救急医療の現場における「骨折の見逃し」を低減するため、AIの導入が盛んに検討されている。英オックスフォードに所在するBotnar Research Centreの研究チームは、AIと臨床医の骨折診断性能を比較するシステマティックレビューを行い、同領域におけるAI導入の可能性を検証した。
Radiology誌に掲載された同研究では、42報の骨折検出AI研究を検証している。メタアナリシスの結果、内部検証セットでは、AIが感度92%・特異度91%を示したのに対して臨床医は感度91%・特異度92%、外部検証セットでは、AIが感度91%・特異度91%であるのに対し、臨床医では感度94%・特異度94%となり、いずれもAIと臨床医の骨折検出の成績で統計学的な有意差を認めなかった。

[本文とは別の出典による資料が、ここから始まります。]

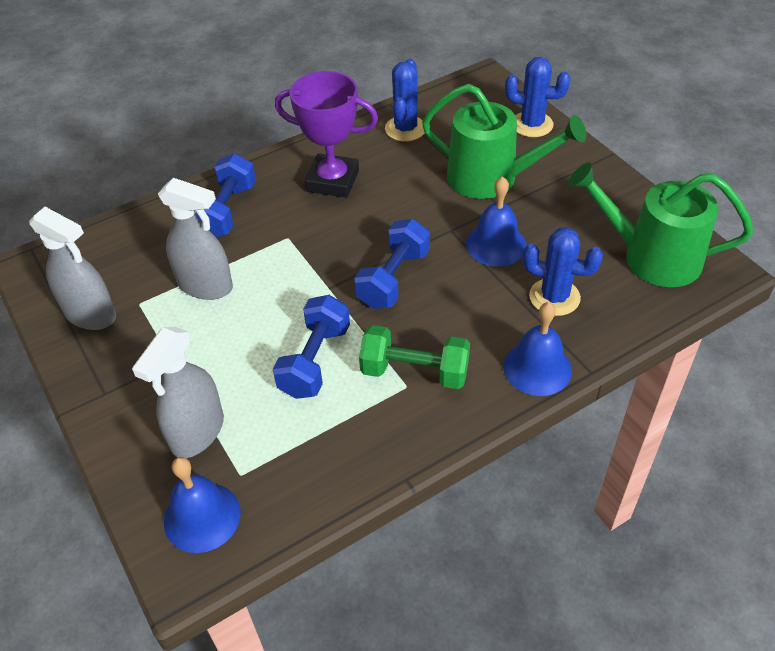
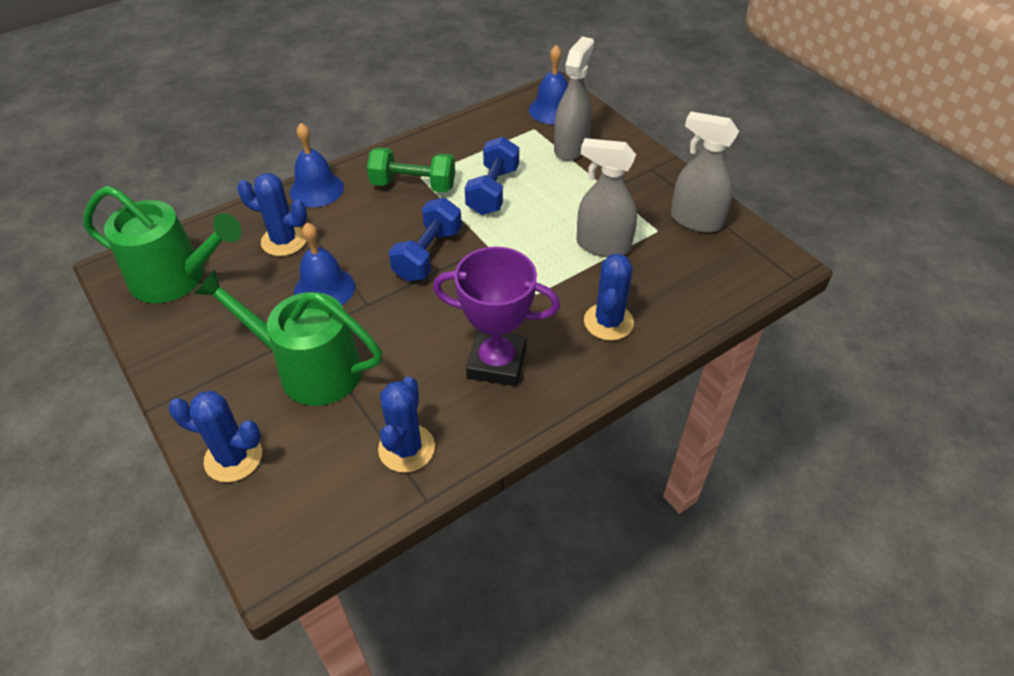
camera: 175 degrees right, 0 degrees up
(227, 211) = (608, 322): blue dumbbell -> blue cactus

北米放射線学会(RSNA)のインタビューに対し、同研究の著者Rachel Kuo氏は「本研究の結果から骨折検出AIの臨床的応用の有望性、および教育ツールとしての可能性が示された。臨床医の診断に安心感を与える”第2読影者”としてAIは役立つだろう。一方で、AI支援下の臨床医のパフォーマンスを評価したものはごく少数で、実臨床環境の前向き研究でAIを評価した報告は1報しか含まれなかった。本領域は非常に初期の、前臨床段階にあると言え、臨床医が自らの判断で行動し続ける重要性は変わりない」と語っている。